**Aufgabe:** Schreiben Sie den Artikel über das Jubiläum des CDU-Wirtschaftsrats und die Kritik an der Energiepolitik im Anschluss an seinen letzten Satz weiter.

© JUNGE FREIHEIT Verlag GmbH & Co.  www.jungefreiheit.de  28/13 / 05. Juli 2013

„Der Industriestandort Deutschland gerät aufs Abstellgleis“
50 Jahre CDU-Wirtschaftsrat: Heftige Kritik an Merkels Energiepolitik ist erwünscht und erlaubt / Politik verspricht Änderungen nach der Bundestagswahl
Christian Dorn

Beim Wirtschaftsrat der CDU, der vorige Woche in Berlin sein 50jähriges Jubiläum feierte, ist guter Rat teuer. Zu den 2.000 Gästen zählt Hermann Silbernagel aus Mannheim, dessen Firma so alt ist wie der Wirtschaftsrat. Während einer Tagungspause schüttelt er den Kopf: „Wenn ich meinen Betrieb so führen würde, wie heute Politik gemacht wird, gäbe es mein Unternehmen nicht mehr!“ Das Dilemma zeigt sich in der Energiepolitik, dem heißesten Problem der deutschen Industrie: Wie den Kurs der Kanzlerin kritisieren, ohne sich zugleich jeder Einflußnahme zu berauben?

**Ausgangsdaten:**
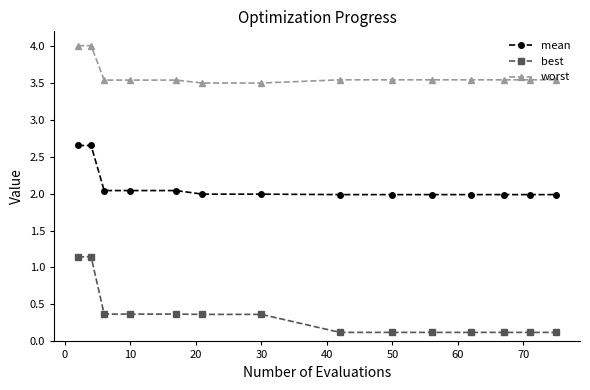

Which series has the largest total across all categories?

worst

* * *

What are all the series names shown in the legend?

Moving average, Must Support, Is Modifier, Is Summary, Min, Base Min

==

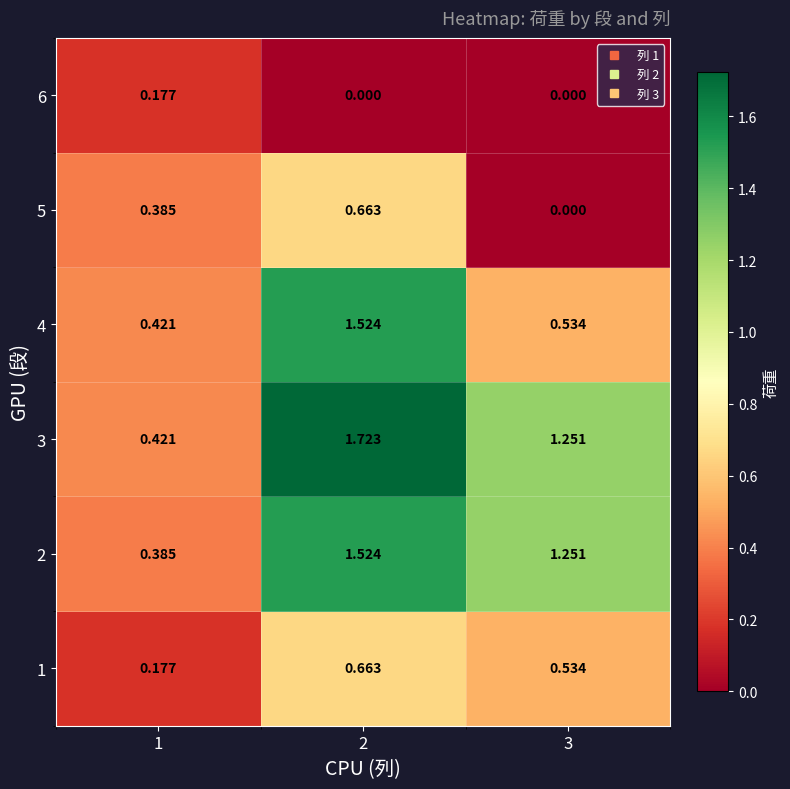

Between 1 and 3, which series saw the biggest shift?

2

**Antwort zur Aufgabe:**
2012 hatte Verbandspräsident Kurt Lauk der Kanzlerin versichert, sie finde beim Wirtschaftsrat 100 Prozent Zustimmung: „84 Prozent für ihre Europapolitik, 16 Prozent für ihre Energiepolitik.“ Die Kritik zeigte offenbar Wirkung. Das Erneuerbare-Energien-Gesetz (EEG) ist nicht mehr tabu. Angela Merkel versprach in der Abendveranstaltung eine strukturelle Novellierung – für „sofort nach der Wahl“. Heftigeren Applaus erhält aber ihr Parteifreund Günther Oettinger, der als EU-Energiekommissar vor einer „deindustriellen Entwicklung“ Deutschlands warnte. „Planwirtschaft und Ideologie“ verdrängten den Wettbewerb. Seinen Appell für eine „Generalrevision des EEG“ verknüpfte er mit der Forderung nach einer „Agenda 2020 für bezahlbare Energie“. Deutschland zahle unter vergleichbaren Ländern inzwischen den höchsten Strompreis.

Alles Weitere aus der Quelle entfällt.